On being served with summons in the condemnation ' proceedings plaintiffs filed a bill of complaint with the circuit court in chancery of Lenawee county, on September 13, 1917, asking an injunction to restrain, and end the condemnation. An order to show cause, with a preliminary restraining order, was granted and *93on September 22, 1917, a written showing in response to such order and a motion to dismiss plaintiffs’ bill for want of jurisdiction were filed by defendant. On September 27, 1917, an answer was filed, a hearing and argument had on the showing made and an opinion filed by the court, followed by an order, filed October 6, 1917, the concluding paragraphs of which are as follows:

“After reading the pleadings in said cause and listening to the argument of counsel, it is ordered by this court that said temporary restraining order is continued until a full hearing can be had in said cause upon the issue raised in said proceedings as to the disability of said justice of the peace, Leon D. Mowry, to proceed with said condemnation proceedings.
“It is further ordered that the proceedings complained of in said bill of complaint, up to the filing of said petition with said Leon D. Mowry, justice of the peace, are regular and valid, and that said village of Morenci may, if it sees fit to do so, discontinue said proceedings before said Leon D. Mowry, and proceed before any other justice specified in said statutes to take jurisdiction over said proceedings.”

From this order plaintiffs have appealed, their claim of error involving, as stated in their counsel’s brief,

“but one question in this court to determine, and that was whether the circuit court erred in holding that the bill filed by plaintiffs should be dismissed without a hearing upon the allegations therein contained.”.

Plaintiffs’ grounds of complaint against Justice Mowry were that he is also the village assessor, and an interested party, having expressed his views as to the value of the land sought to be condemned both by his records and in other ways, which defendant denied in its answer and showing in response to the court’s order to show cause. As to this, the circuit judge expressed the view that, while the offices of justice and village assessor are not incompatible yet, in view of *94the objection raised, it was advisable to take the condemnation proceedings before some justice entirely disinterested, stating in answer to inquiry of counsel that the bill should be dismissed “so far as the fraud charge is concerned,” subsequently filing the order quoted, from which plaintiffs have appealed for the reason stated in counsel’s brief.

### TASK A
Answer these questions from the condemnation case excerpt, one per line:
(i) On what date did plaintiffs file their bill of complaint?
(ii) Which village may discontinue the proceedings before Leon D. Mowry?
(iii) What other office do plaintiffs say Justice Mowry holds?

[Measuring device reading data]
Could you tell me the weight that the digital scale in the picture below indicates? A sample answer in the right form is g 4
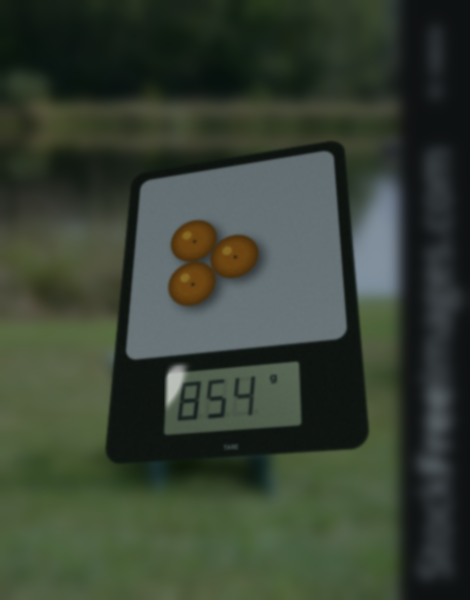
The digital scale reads g 854
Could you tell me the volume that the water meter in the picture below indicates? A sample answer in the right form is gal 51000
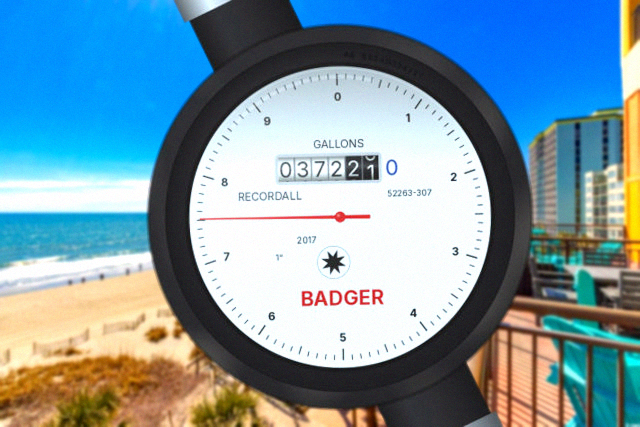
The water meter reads gal 372207.5
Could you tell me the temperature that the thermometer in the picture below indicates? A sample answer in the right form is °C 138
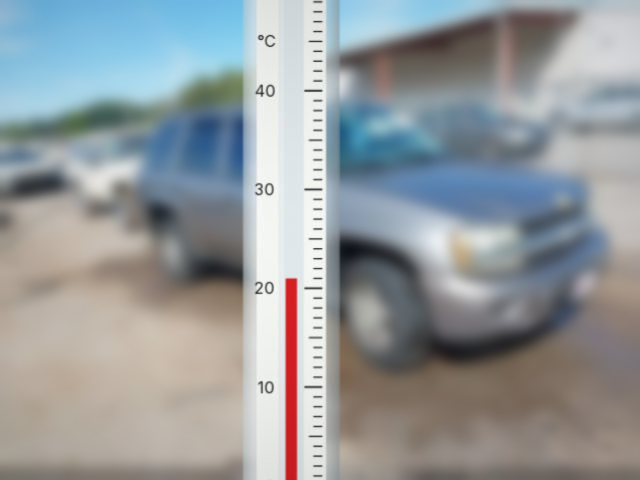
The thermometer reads °C 21
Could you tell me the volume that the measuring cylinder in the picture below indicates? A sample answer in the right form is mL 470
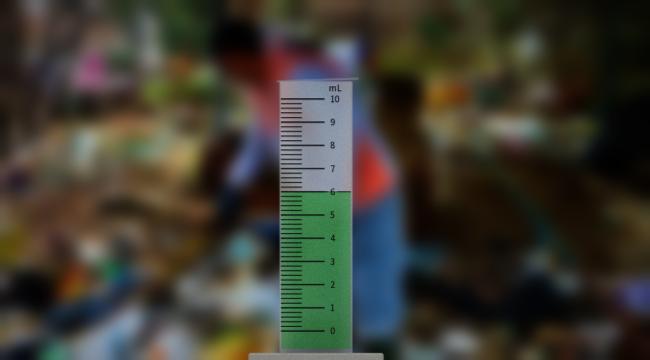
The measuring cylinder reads mL 6
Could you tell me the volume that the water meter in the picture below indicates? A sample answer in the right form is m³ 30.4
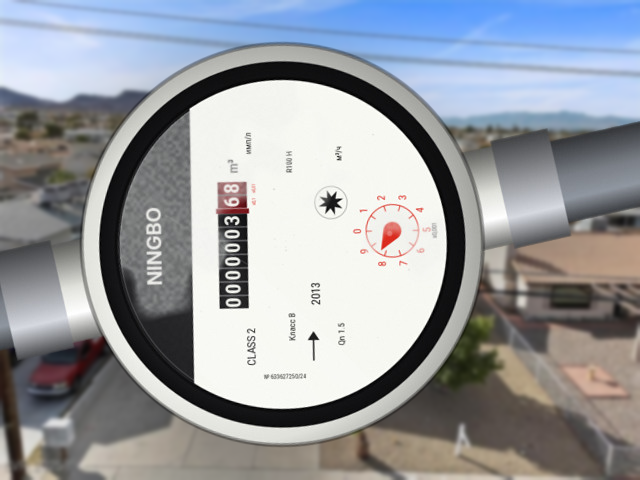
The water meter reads m³ 3.688
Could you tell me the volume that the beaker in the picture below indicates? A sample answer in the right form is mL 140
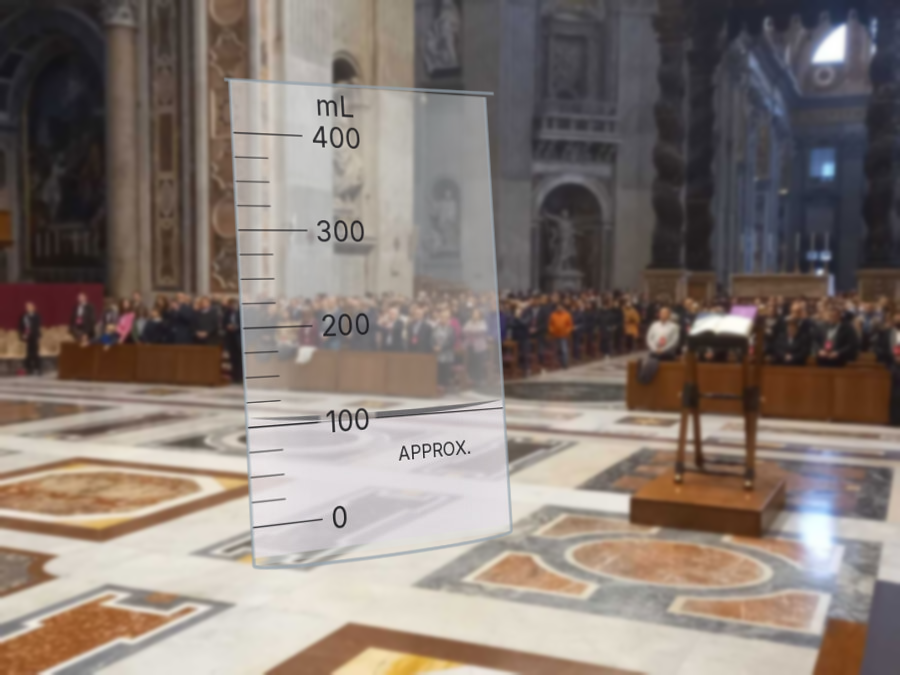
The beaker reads mL 100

### TASK B
Please print the rows, beginning at the line that has "Could you tell me the volume that the beaker" and stopping after the last of the rows, with both ends included. Leave the pictures out.

### SOLUTION A
(i) September 13, 1917
(ii) Morenci
(iii) Village assessor

### SOLUTION B
Could you tell me the volume that the beaker in the picture below indicates? A sample answer in the right form is mL 140
The beaker reads mL 100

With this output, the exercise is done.